Task directions: As the answer, give exactly the lines of the records below from the one with "candle holder: none" through the one with "teapot: none [203,390,272,451]", ends included and pictures left out.

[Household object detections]
◆ ◆ ◆ ◆ ◆ ◆ ◆
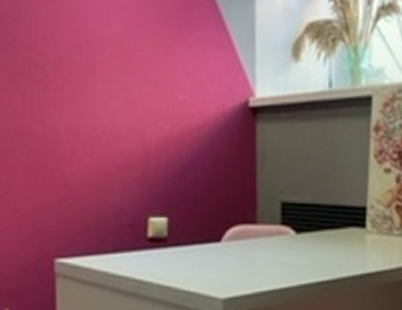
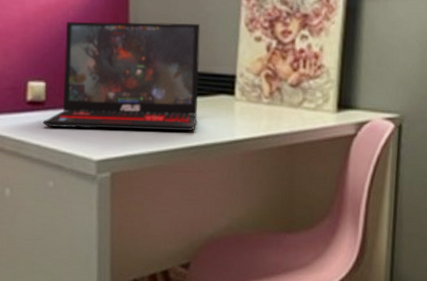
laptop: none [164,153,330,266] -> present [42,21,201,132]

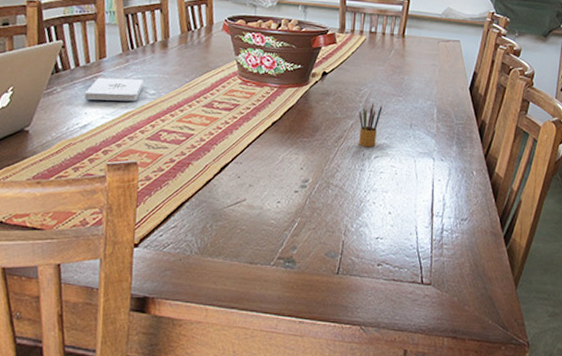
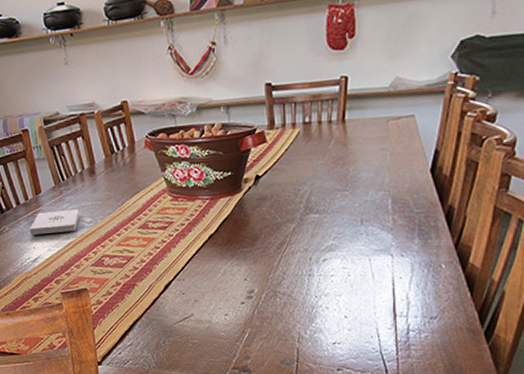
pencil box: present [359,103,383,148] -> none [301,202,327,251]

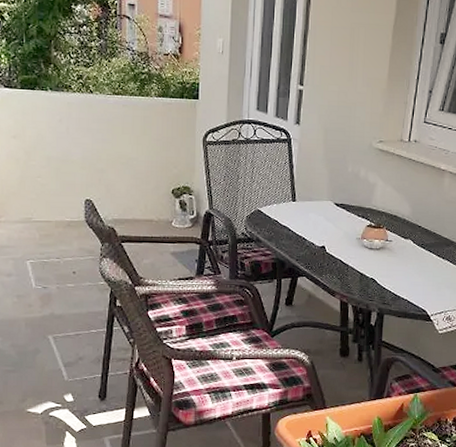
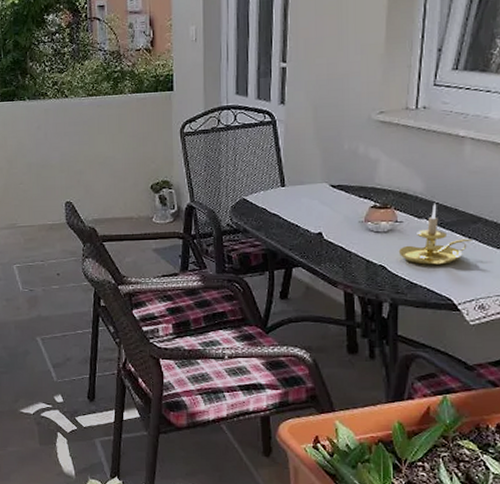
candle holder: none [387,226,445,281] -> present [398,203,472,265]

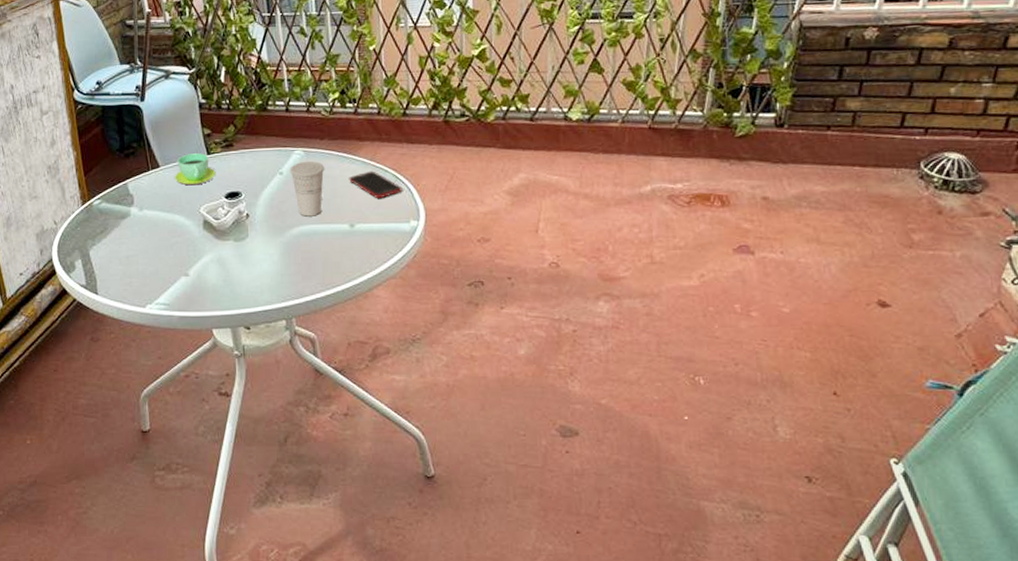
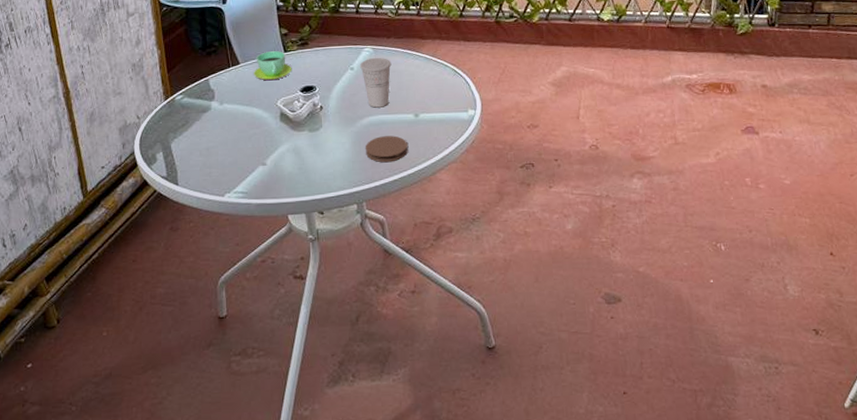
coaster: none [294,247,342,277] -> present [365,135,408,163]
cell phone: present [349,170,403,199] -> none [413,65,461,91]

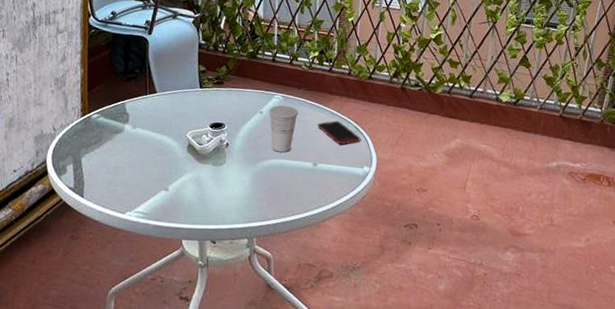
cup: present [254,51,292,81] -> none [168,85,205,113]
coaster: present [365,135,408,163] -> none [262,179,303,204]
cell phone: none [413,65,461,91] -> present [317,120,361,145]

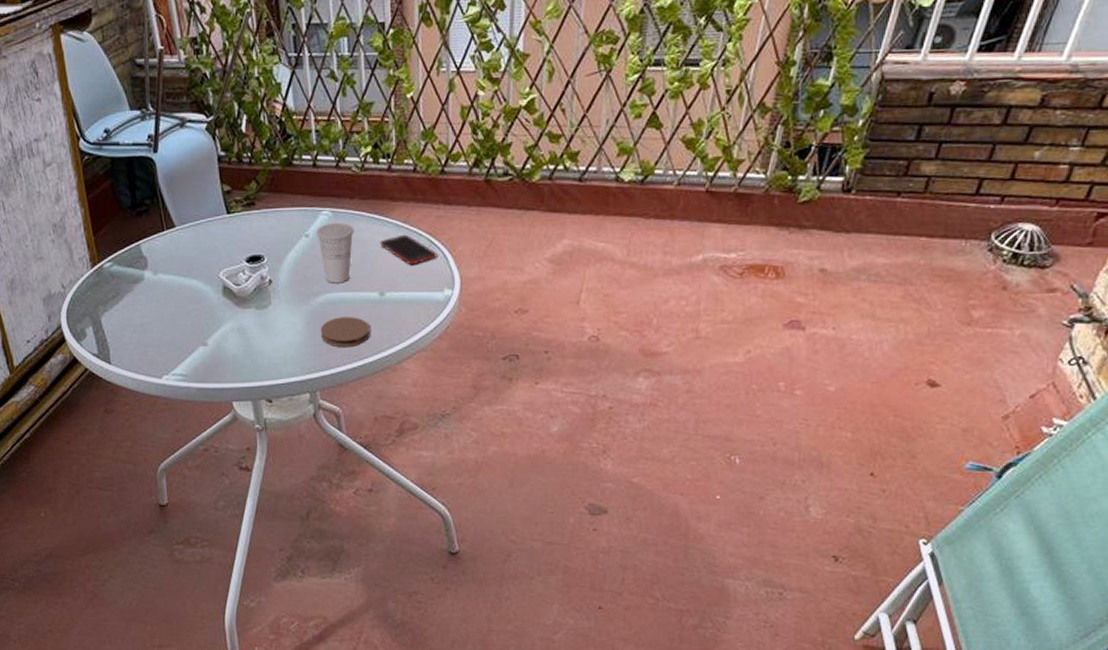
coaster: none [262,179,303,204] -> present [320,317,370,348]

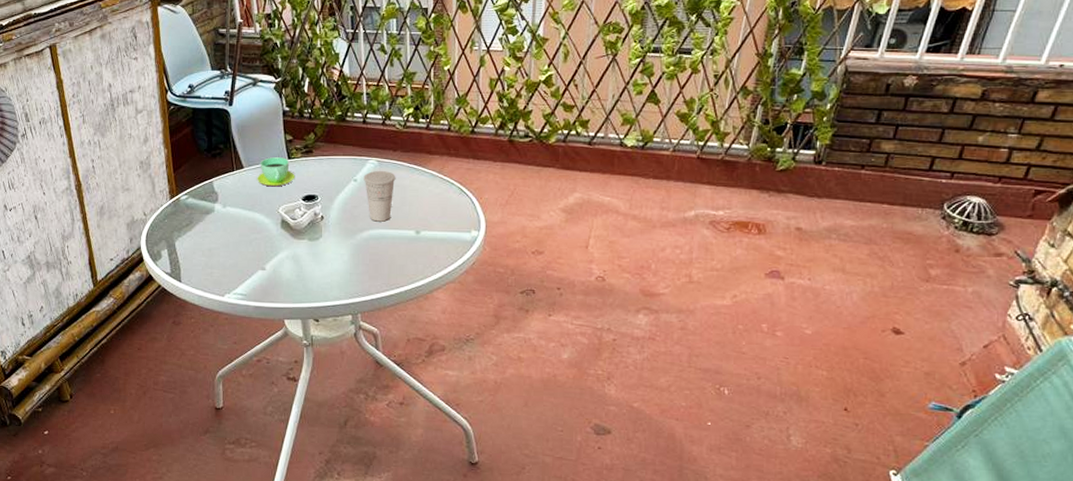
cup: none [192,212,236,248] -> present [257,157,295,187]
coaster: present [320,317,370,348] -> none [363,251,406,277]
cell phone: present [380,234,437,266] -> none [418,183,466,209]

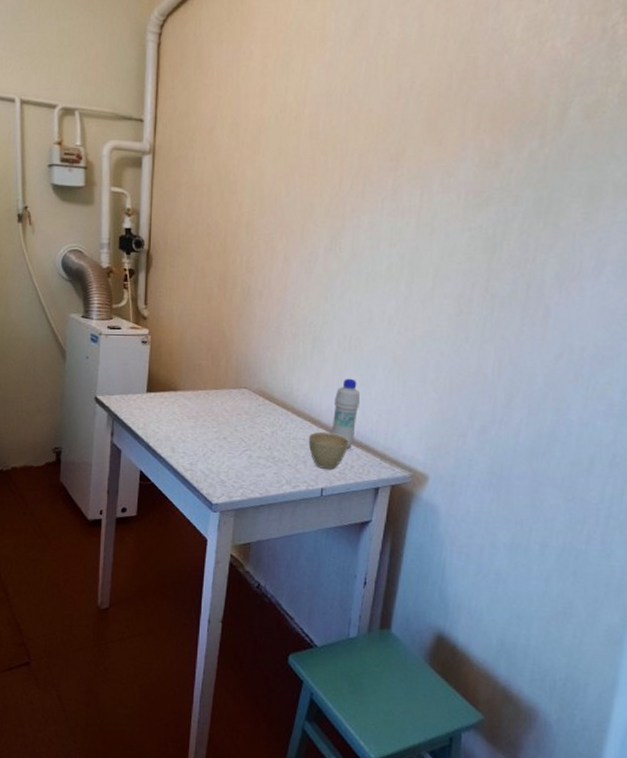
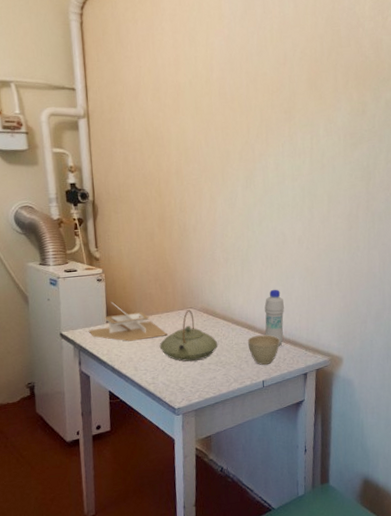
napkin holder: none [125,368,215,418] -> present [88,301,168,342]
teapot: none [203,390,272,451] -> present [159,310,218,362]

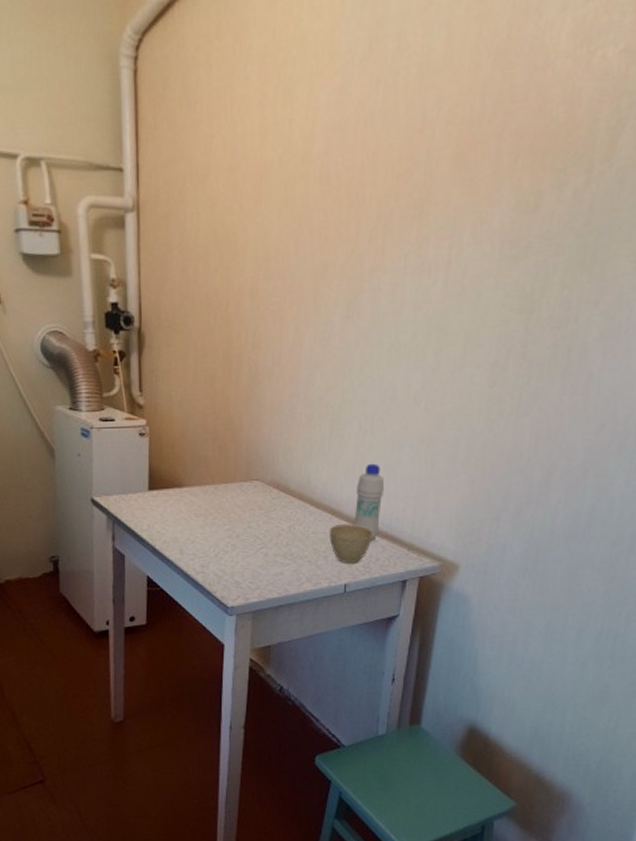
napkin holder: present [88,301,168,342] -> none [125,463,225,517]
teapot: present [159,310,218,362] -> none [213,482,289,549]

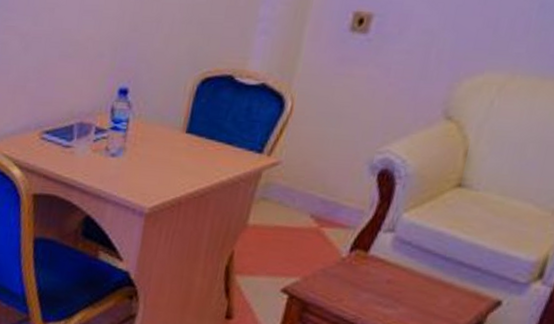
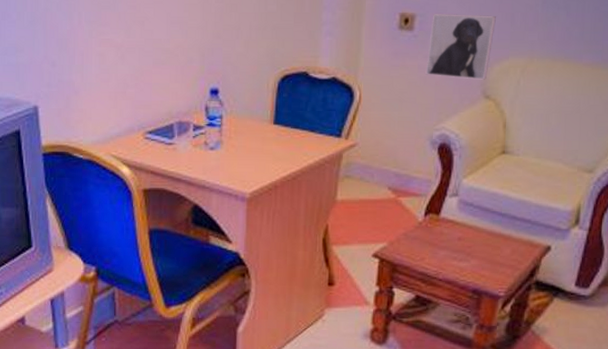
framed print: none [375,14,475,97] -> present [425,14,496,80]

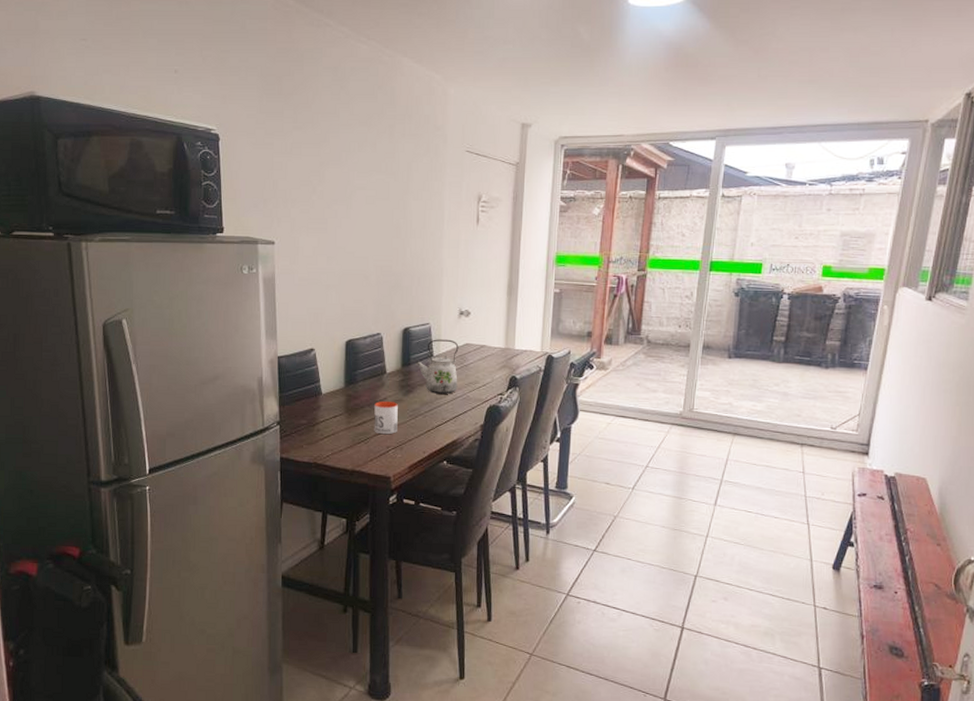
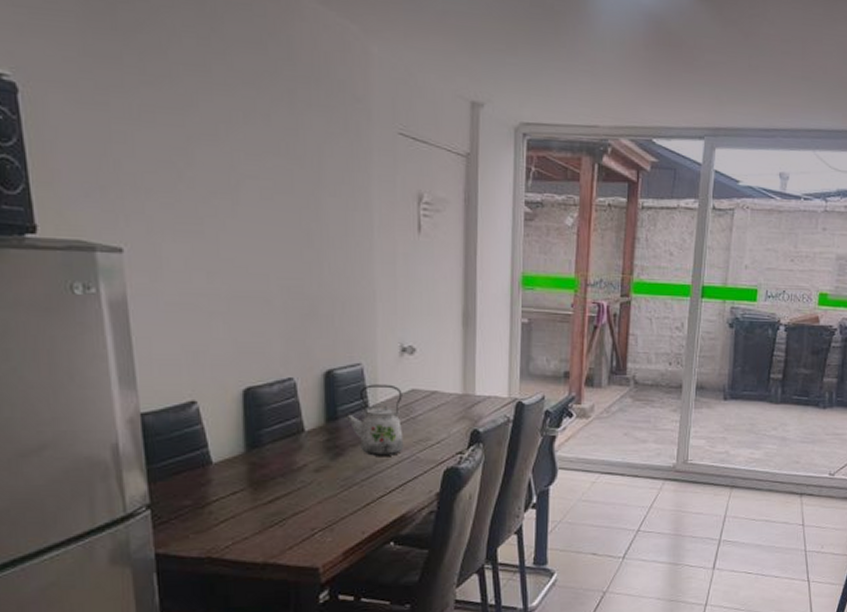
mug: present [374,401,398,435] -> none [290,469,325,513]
◆ ◆ ◆ ◆ ◆ ◆ ◆
Solution to the exercise:
candle holder: none [387,226,445,281] -> present [398,203,472,265]

coaster: none [294,247,342,277] -> present [365,135,408,163]
cell phone: present [349,170,403,199] -> none [413,65,461,91]

cup: present [254,51,292,81] -> none [168,85,205,113]
coaster: present [365,135,408,163] -> none [262,179,303,204]
cell phone: none [413,65,461,91] -> present [317,120,361,145]

coaster: none [262,179,303,204] -> present [320,317,370,348]

cup: none [192,212,236,248] -> present [257,157,295,187]
coaster: present [320,317,370,348] -> none [363,251,406,277]
cell phone: present [380,234,437,266] -> none [418,183,466,209]

napkin holder: none [125,368,215,418] -> present [88,301,168,342]
teapot: none [203,390,272,451] -> present [159,310,218,362]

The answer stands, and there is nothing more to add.